Impact of bare and CMC-coated Fe oxide nanoparticles on microbial activity and immobilising zinc, lead, and cadmium in a contaminated soil

Abstract

ABSTRACT The potential of bare and carboxymethyl cellulose (CMC)-coated iron oxide nanoparticles (FeONPs), including goethite, hematite, and magnetite, for stabilisation of lead (Pb), zinc (Zn), and cadmium (Cd) in contaminated soil was investigated in a greenhouse experiment. The results showed that FeONPs application decreased the availability of potentially toxic elements in soil, and CMC-coated NPs were more effective than bare NPs. CMC-coated goethite proved to be the most effective treatment in reducing the Zn and Cd availability.
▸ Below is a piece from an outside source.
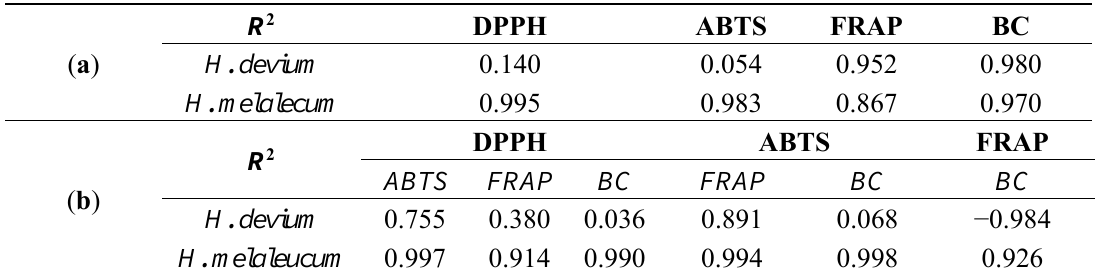
Table 2. ( a ) The Pearson correlation coefficients between the total phenolic content (TPC) and the antioxidant assays data (DPPH, ABTS, FRAP and BC); ( b ) the Pearson’s correlation coefficients between antioxidant assays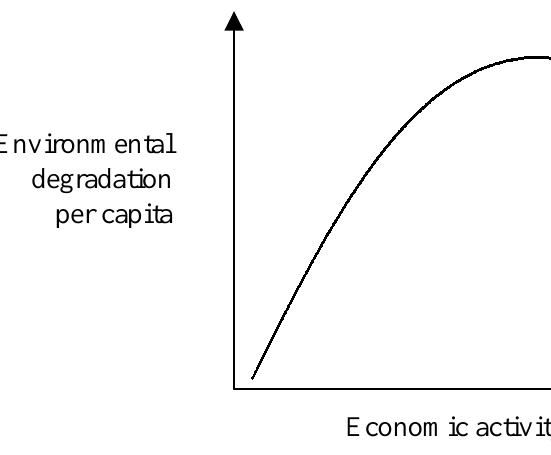
Figure 1. The Environmental Kuznets Curve (EKC) Looking at European data, it does not appear that transport demand or transport energy consumption fit the EKC hypothesis either. In recent decades, GDP has increased in all EU countries, and transport demand and transport energy consumption have both continued to increase. It is clear that decoupling transport demand and transport energy from economic growth (as in the case of carbon dioxide emissions) will not occur by simply allowing the economy to grow. A number of other factors that might play an important role in decoupling are identified by IBRD (1992) and include: (a) the types of goods and services produced; (b) the efficiency of the use of inputs (raw materials); (c) the ability to substitute for scarce resources; and (d) the ability to use clean technologies and implement clean management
Its application decreased the diethylenetriaminepentaacetic acid (DTPA) extractable Zn and Cd concentrations by 49% and 56%, respectively. CMC-coated magnetite was the most effective treatment for the stabilisation of Pb. Its application decreased the DTPA-extractable Pb by 56%. Carbon dioxide (CO2) emission and microbial biomass carbon (MBC) were higher in samples treated with CMC-coated FeONPs than bare FeONPs-treated samples, indicating that CMC coating NPs enhanced microbial activity. CO2 emission and MBC were approximately three and five times higher, respectively, in samples treated with CMC-coated goethite than the control. This study suggests that coating of bare FeONPs with CMC improves the adsorption capacity of NPs, making them more chemically reactive, and is a possible technique to reduce the likely antibacterial effects of bare FeONPs.